Gianni Lucini coniuga le biografie di trentadue chansonniers e due gruppi musicali col mondo dello spettacolo: cabaret, teatro, cinema. Storie di persone che prima di diventare personaggi, di salire alla ribalta, hanno svolto lavori umili, hanno subito sfruttamento e umiliazione. Miscugli di artisti, vagabondi, perdigiorno, poeti, cantanti che s’incontrano, s’innamorano, si lasciano vivere nei caffè. Storie intrecciate col riscatto sociale, colpi di fortuna, incontri decisivi, solidarietà tra artisti. «Hanno osato e ci sono riusciti per disperazione o incoscienza, senza temere di cadere nell’abisso, perché l’abisso lo avevano già sfiorato», scrive nella prefazione Tiziana Regine.
Gran parte delle canzoni nascono nelle strade, perché la strada è il teatro della vita. Si scioglie la distinzione tra canzone colta, ballata popolare e critica sociale: rabbia per le ingiustizie e sentimenti si mescolano e alimentano sogni, senza i quali, sostiene l’autore, non è data la possibilità della rivoluzione. Come i sogni e le idee, le canzoni, hanno il pregio di muoversi da sole, di resistere oltre la scomparsa di chi le ha fatte venire al mondo. Così, venuto meno il sogno o la speranza, le musiche, come le idee vivono da sole.
Tra le pagine del libro
Nei trentaquattro ritratti che Lucini produce c’è posto, tra gli altri, per l’ottimista Maurice Chevalier che lavora tra il teatro di rivista il cinema e la canzone. Accusato di collaborazionismo ai tempi della repubblica di Vichy, come altri, ad esempio Georgius, autore di trenta romanzi, opere teatrali e circa millecinquecento canzoni. Per Fernandel: attore, cantante, fantasista, intrattenitore, ballerino. Jean Gabin, l’eroe proletario col profilo cambiato da un pugno che ha saputo dare una speranza di riscatto alle classi subalterne impersonando eroi di un mondo precario, uomini che reagiscono alle batoste della vita. Jean Sablon, il primo a valorizzare il microfono come un vero e proprio strumento. Tino Rossi: mille canzoni registrate, 300 milioni di dischi venduti. Capace di suscitare forme di ammirazione di massa che anticipano quelle riservate a Elvis Presley e ai Beatles.
Rudy Ventura che mescola jazz, canzoni, brevi sketches e improvvisazione scenica.
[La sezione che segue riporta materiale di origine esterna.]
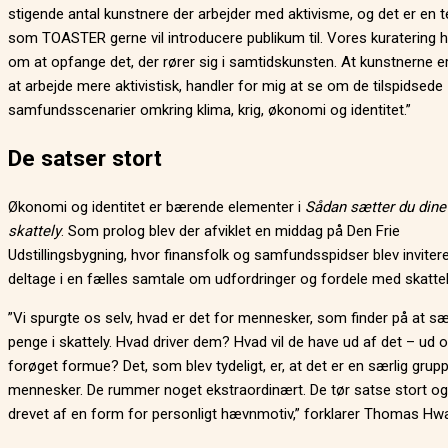
stigende antal kunstnere der arbejder med aktivisme, og det er en 
som TOASTER gerne vil introducere publikum til. Vores kuratering h
om at opfange det, der rører sig i samtidskunsten. At kunstnerne e
at arbejde mere aktivistisk, handler for mig at se om de tilspidsede
samfundsscenarier omkring klima, krig, økonomi og identitet.”
De satser stort
Økonomi og identitet er bærende elementer i
Sådan sætter du dine
skattely
. Som prolog blev der afviklet en middag på Den Frie
Udstillingsbygning, hvor finansfolk og samfundsspidser blev inviteret
deltage i en fælles samtale om udfordringer og fordele med skattel
”Vi spurgte os selv, hvad er det for mennesker, som finder på at s
penge i skattely. Hvad driver dem? Hvad vil de have ud af det – ud 
forøget formue? Det, som blev tydeligt, er, at det er en særlig grup
mennesker. De rummer noget ekstraordinært. De tør satse stort og
drevet af en form for personligt hævnmotiv,” forklarer Thomas Hw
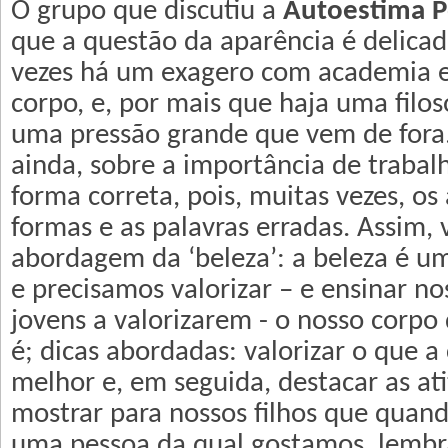
O grupo que discutiu a
Autoestima P
que a questão da aparência é delicad
vezes há um exagero com academia e
corpo, e, por mais que haja uma filos
uma pressão grande que vem de fora. 
ainda, sobre a importância de trabal
forma correta, pois, muitas vezes, os
formas e as palavras erradas. Assim, 
abordagem da ‘beleza’: a beleza é um
e precisamos valorizar – e ensinar no
jovens a valorizarem - o nosso corpo
é; dicas abordadas: valorizar o que a
melhor e, em seguida, destacar as at
mostrar para nossos filhos que qua
uma pessoa da qual gostamos, lembr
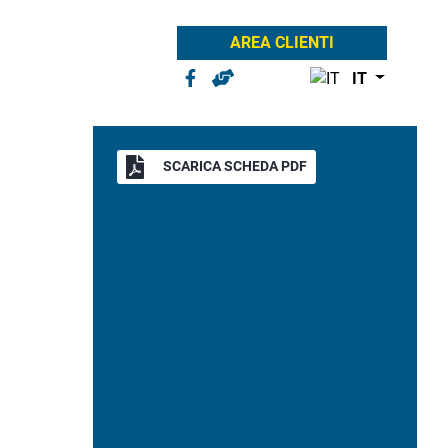
AREA CLIENTI
IT
SCARICA SCHEDA PDF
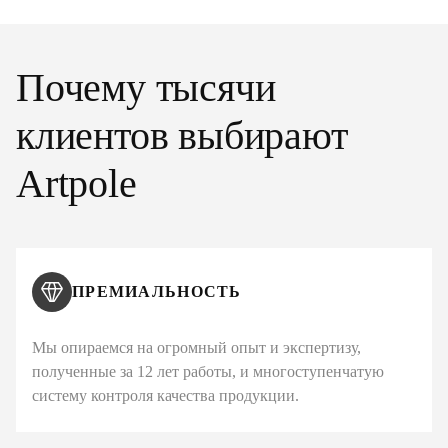
Почему тысячи
клиентов выбирают
Artpole
ПРЕМИАЛЬНОСТЬ
Мы опираемся на огромный опыт и экспертизу,
полученные за 12 лет работы, и многоступенчатую
систему контроля качества продукции.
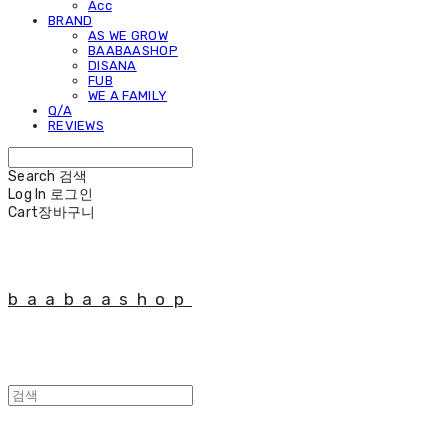
Acc
BRAND
AS WE GROW
BAABAASHOP
DISANA
FUB
WE A FAMILY
Q/A
REVIEWS
Search
검색
Log In
로그인
Cart
장바구니
baabaashop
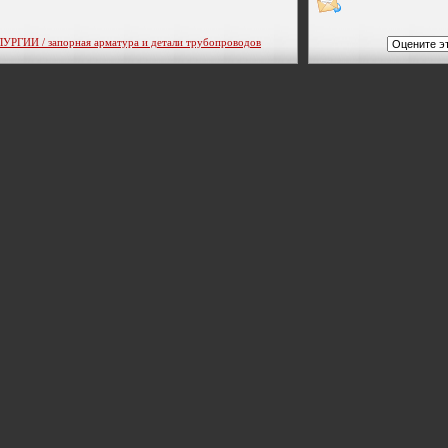
ИИ / запорная арматура и детали трубопроводов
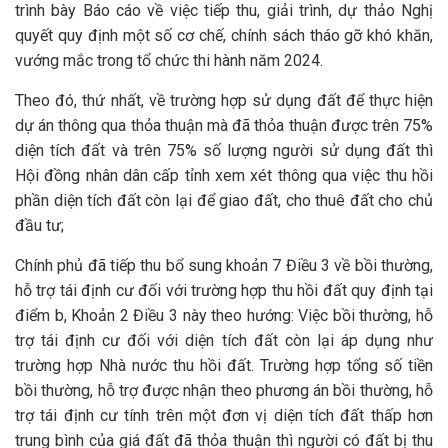
trình bày Báo cáo về việc tiếp thu, giải trình, dự thảo Nghị
quyết quy định một số cơ chế, chính sách tháo gỡ khó khăn,
vướng mắc trong tổ chức thi hành năm 2024.
Theo đó, thứ nhất, về trường hợp sử dụng đất để thực hiện
dự án thông qua thỏa thuận mà đã thỏa thuận được trên 75%
diện tích đất và trên 75% số lượng người sử dụng đất thì
Hội đồng nhân dân cấp tỉnh xem xét thông qua việc thu hồi
phần diện tích đất còn lại để giao đất, cho thuê đất cho chủ
đầu tư;
Chính phủ đã tiếp thu bổ sung khoản 7 Điều 3 về bồi thường,
hỗ trợ tái định cư đối với trường hợp thu hồi đất quy định tại
điểm b, Khoản 2 Điều 3 này theo hướng: Việc bồi thường, hỗ
trợ tái định cư đối với diện tích đất còn lại áp dụng như
trường hợp Nhà nước thu hồi đất. Trường hợp tổng số tiền
bồi thường, hỗ trợ được nhận theo phương án bồi thường, hỗ
trợ tái định cư tính trên một đơn vị diện tích đất thấp hơn
trung bình của giá đất đã thỏa thuận thì người có đất bị thu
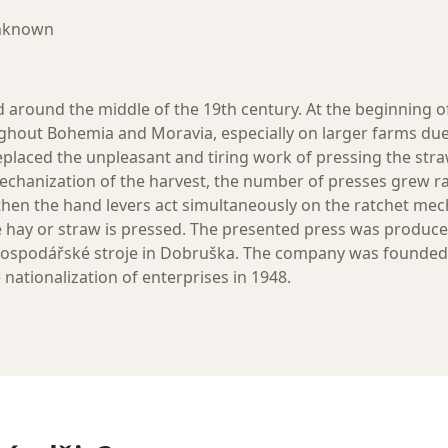
unknown
around the middle of the 19th century. At the beginning of
hout Bohemia and Moravia, especially on larger farms due
eplaced the unpleasant and tiring work of pressing the str
echanization of the harvest, the number of presses grew rap
y, then the hand levers act simultaneously on the ratchet me
e hay or straw is pressed. The presented press was produced
ospodářské stroje in Dobruška. The company was founded
nationalization of enterprises in 1948.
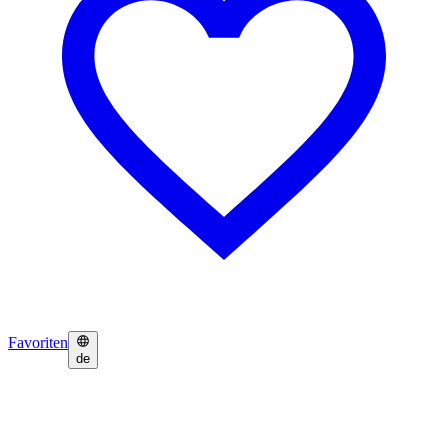
Favoriten
de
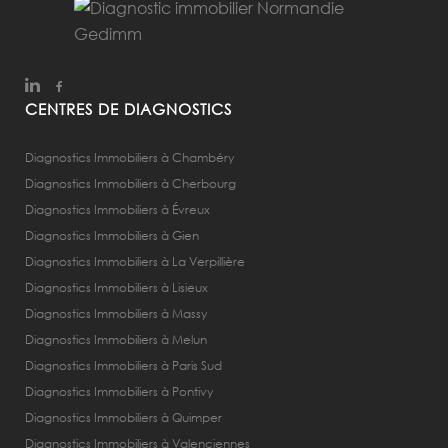
CENTRES DE DIAGNOSTICS
Diagnostics Immobiliers à Chambéry
Diagnostics Immobiliers à Cherbourg
Diagnostics Immobiliers à Évreux
Diagnostics Immobiliers à Gien
Diagnostics Immobiliers à La Verpillière
Diagnostics Immobiliers à Lisieux
Diagnostics Immobiliers à Massy
Diagnostics Immobiliers à Melun
Diagnostics Immobiliers à Paris Sud
Diagnostics Immobiliers à Pontivy
Diagnostics Immobiliers à Quimper
Diagnostics Immobiliers à Valenciennes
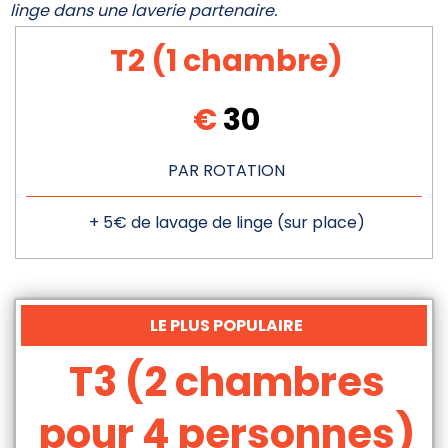
linge dans une laverie partenaire.
T2 (1 chambre)
€
30
PAR ROTATION
+ 5€ de lavage de linge (sur place)
LE PLUS POPULAIRE
T3 (2 chambres
pour 4 personnes)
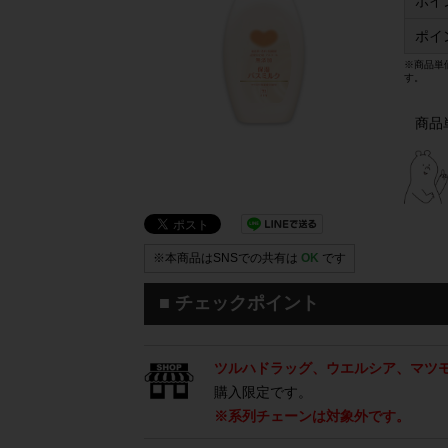
ポイ
ポイ
※商品単
す。
商品
※本商品はSNSでの共有は
OK
です
■ チェックポイント
ツルハドラッグ、ウエルシア、マツ
購入限定です。
※系列チェーンは対象外です。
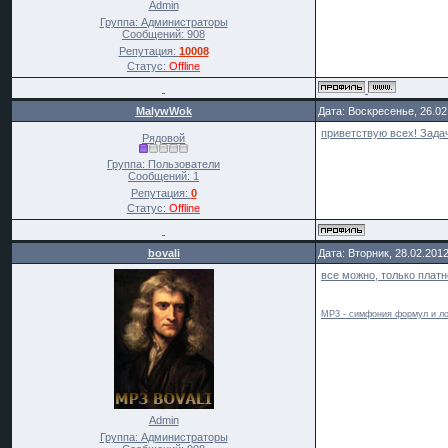
Admin
Группа: Администраторы
Сообщений:
908
Репутация:
10008
Статус:
Offline
MalywWok
Дата: Воскресенье, 26.02
приветствую всех! Задач
Рядовой
Группа: Пользователи
Сообщений:
1
Репутация:
0
Статус:
Offline
bovali
Дата: Вторник, 28.02.201
все можно, только платн
MP3 - симфония формул и ло
Admin
Группа: Администраторы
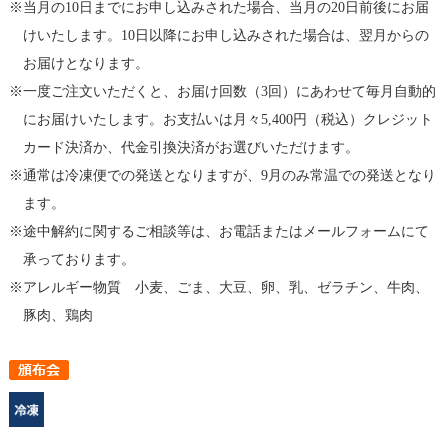
当月の10日までにお申し込みされた場合、当月の20日前後にお届
けいたします。10日以降にお申し込みされた場合は、翌月からの
お届けとなります。
一度ご注文いただくと、お届け回数（3回）にあわせて毎月自動的
にお届けいたします。お支払いは月々5,400円（税込）クレジット
カード決済か、代金引換決済がお選びいただけます。
通常は冷凍便での発送となりますが、9月のみ常温での発送となり
ます。
途中解約に関するご相談等は、お電話またはメールフォームにて
承っております。
アレルギー物質 小麦、ごま、大豆、卵、乳、ゼラチン、牛肉、
豚肉、鶏肉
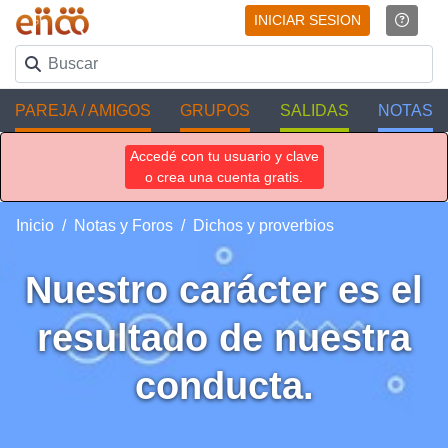
INICIAR SESION
PAREJA / AMIGOS
GRUPOS
SALIDAS
NOTAS
Accedé con tu usuario y clave
o crea una cuenta gratis.
Inicio
Notas y Foros
Dichos y proverbios
Nuestro carácter es el
resultado de nuestra
conducta.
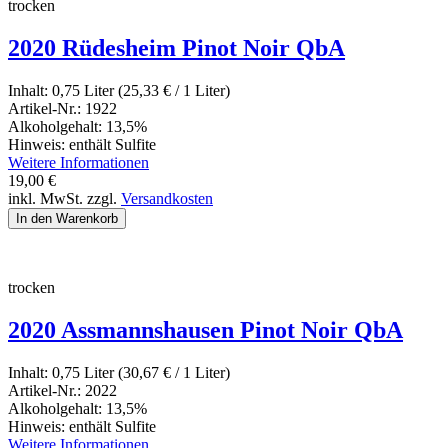
trocken
2020 Rüdesheim Pinot Noir QbA
Inhalt:
0,75 Liter (25,33
€
/ 1 Liter)
Artikel-Nr.:
1922
Alkoholgehalt:
13,5%
Hinweis:
enthält Sulfite
Weitere Informationen
19,00
€
inkl. MwSt. zzgl.
Versandkosten
trocken
2020 Assmannshausen Pinot Noir QbA
Inhalt:
0,75 Liter (30,67
€
/ 1 Liter)
Artikel-Nr.:
2022
Alkoholgehalt:
13,5%
Hinweis:
enthält Sulfite
Weitere Informationen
Charles Trenet, detto il cantante folle, nonché il gigante della canzone moderna francese. Leo Ferré: il libertario anarchico abile nel passare dalla poesia all’invettiva senza perdere l’eleganza. Henri Salvador, la cui carriera attraversa la canzone europea per più di sessant’anni. Francis Lemarque, forse uno dei più politicizzati animatori sociali. Yves Montand, l’italo -francese che colpisce al cuore dive e casalinghe, col suo sguardo sornione, l’aria arruffata, la voce capace di accarezzare l’anima. Georges Bressans, l’orso geniale, ironico, scorbutico al punto da spaventare De André. Mette la parola al centro con una scrittura matematica, un linguaggio raffinato e rigoroso col quale racconta gli ultimi, quelli che vivono ai margini. Charles Aznavour: l’istrione che racconta l’amore. Gilbert Bécaud: chi non lo ama lo vive con insofferenza. Protagonista di una rivoluzione musicale simile a quella di Domenico Modugno. Serge Gainsbourg, quello di je t’aime…, ma non solo. Jacques Brel, che amava dire: io non porto messaggi, lo lascio fare ai postini. Così replicava a chi tentava di stanarlo sulle questioni politiche.